La indolencia que mató a 4 niños

1.115 niños y adolescentes asesinados por año en Colombia evidencian un país enfermo, donde ni el Estado ni la sociedad están haciendo lo correcto.

Si el padre de los niños no hubiera sido un humilde desplazado de Las Brisas, sino un político local, probablemente sus pequeños hijos estarían vivos. Sus denuncias, que incluían nombre, apellido y lugar de residencia del agresor principal, habrían surtido efecto para proteger la vida de Samuel, de 17 años; de Juliana, de 14; de Xiomara, de 10, y de Déiner, de 4. Hoy están muertos.

La historia es desgarradora, no solamente por la masacre, que es atroz, sino porque se habría podido evitar. Las autoridades estaban advertidas por el propio padre de las víctimas. Jairo Vanegas, tras sobrevivir a dos intentos de que los quemaran vivos a él y a su familia prendiéndole candela a su vivienda, tuvo el coraje de presentar en diciembre del año pasado una denuncia detallada, con datos precisos sobre los agresores, y de acudir a la brigada a pedir ayuda. Pero nadie le paró bolas.

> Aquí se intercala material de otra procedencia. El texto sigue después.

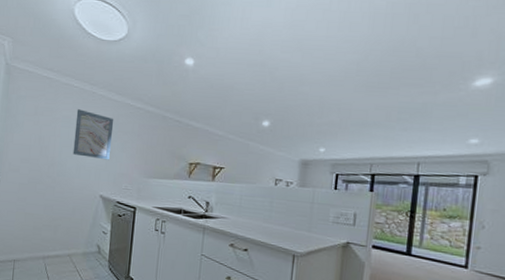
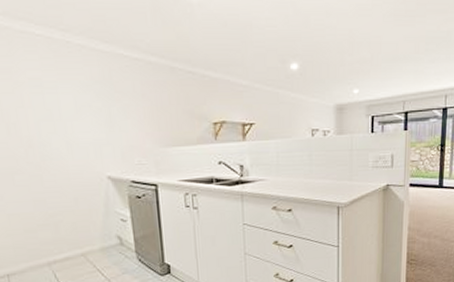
wall art: present [72,109,114,160] -> none [48,67,110,132]

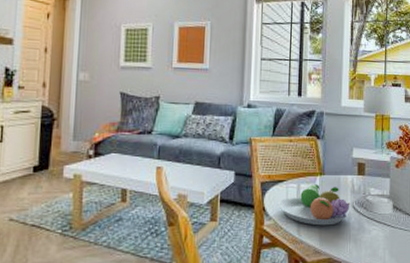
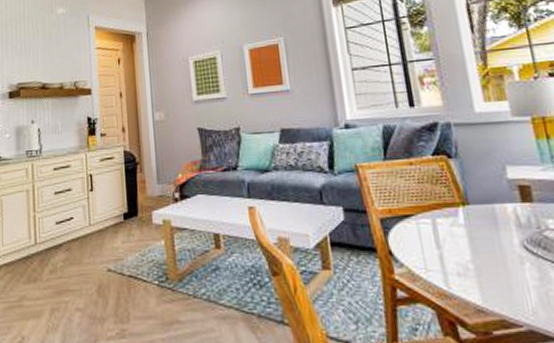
fruit bowl: present [277,184,351,226] -> none [408,218,520,274]

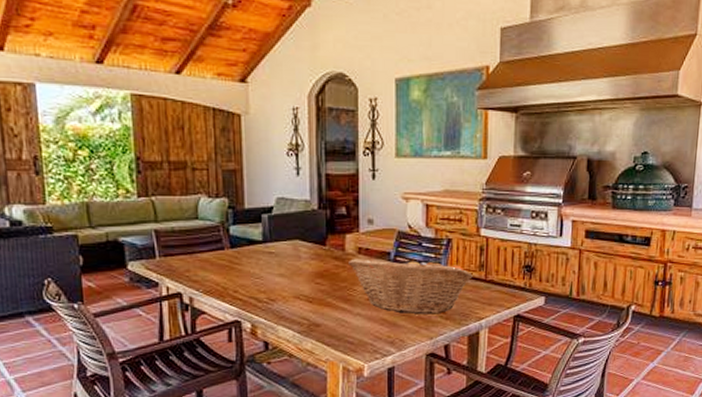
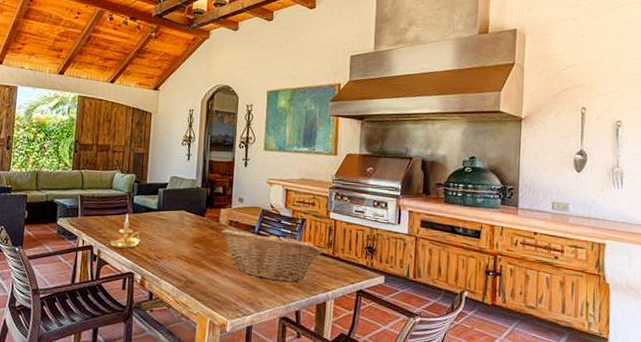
candle holder: none [205,249,245,293] -> present [110,213,141,249]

“… En vista de eso, me fui para la base militar a informar estos hechos y un cabo me dijo que ellos sabían que en la casa de mi denunciado había una persona que le colaboraba a la guerrilla”, dice un aparte del documento revelado por María Camila Díaz en un informe para Blu Radio. Y nada hicieron para protegerlos. Y agrega, refiriéndose a su denunciado, “… cada vez que pasa por mi casa les hace señas a mis hijos de que les va a dar plomo”. Y a plomo murieron los niños.

Los documentos no dejan duda. La masacre se habría evitado si el Estado, además de indiferente con los niños, no fuera excluyente y politizado. Un ciudadano amenazado tras dos tentativas de homicidio, un padre desesperado ante la inminencia de la muerte y la contundencia de las amenazas contra sus hijos en zona de bandas criminales, guerrillas y cultivos ilícitos, denuncia lo ocurrido y no logra, sin embargo, salvarles la vida, pues los avisos no provinieron de alguien influyente en su entorno.

Y contrasta la retórica encendida del velorio con la indolente parálisis ante las denuncias. Y contrastan las elocuentes voces que gritaban a los cuatro vientos sobre Miss Tanguita con los silencios frente a la masacre del Caquetá. Y contrastan las órdenes eficaces para proteger poderosos con la lenta reacción que ameritan en Caquetá las amenazas contra niños campesinos, y en los recintos del poder en Bogotá para esclarecer el asesinato de cuatro menores en una vereda caqueteña.

Aquí se expresa trágicamente la suma de las indolencias. La indolencia centralista. La indolencia clasista. La indolencia que discrimina. La indolencia ante los niños. La indolencia ante las amenazas. La indolencia ante los agresores. La indolencia que se convierte en indiferencia, ineficiencia y complicidad; en fin, la indolencia que mata.

Y mata de verdad. Y mata a los niños. Lo que nos ocurre en Colombia es una vergüenza mundial. Además de las cifras escalofriantes del reclutamiento de menores que no ha merecido atención adecuada en la mesa habanera de negociación, el informe Forensis de Medicina Legal del 2013 registró 1.115 niños y adolescentes víctimas de homicidio.

1.115 niños y adolescentes asesinados en un solo país y en un solo año denotan una nación enferma. Pero la indiferencia ante la cifra, que solo ha recibido registros marginales en la prensa, evidencia que la enfermedad es muy grave, que se ha metido hasta las entrañas de la nación con el ropaje de la indolencia y que exige, desde Santos hacia abajo en el Estado, en la sociedad y en los medios de comunicación, un compromiso integral más serio y profundo para contener esta infamia.

Y no más letanías proforma y falsas lágrimas ante los cadáveres de los niños, cuando se pueden evitar. No más promesas, a la entrada de los velorios, sobre todo el peso de la ley que les caerá a los criminales. No más blindaje en el alma colombiana ante el sufrimiento y el dolor de nuestros niños. ¡No más!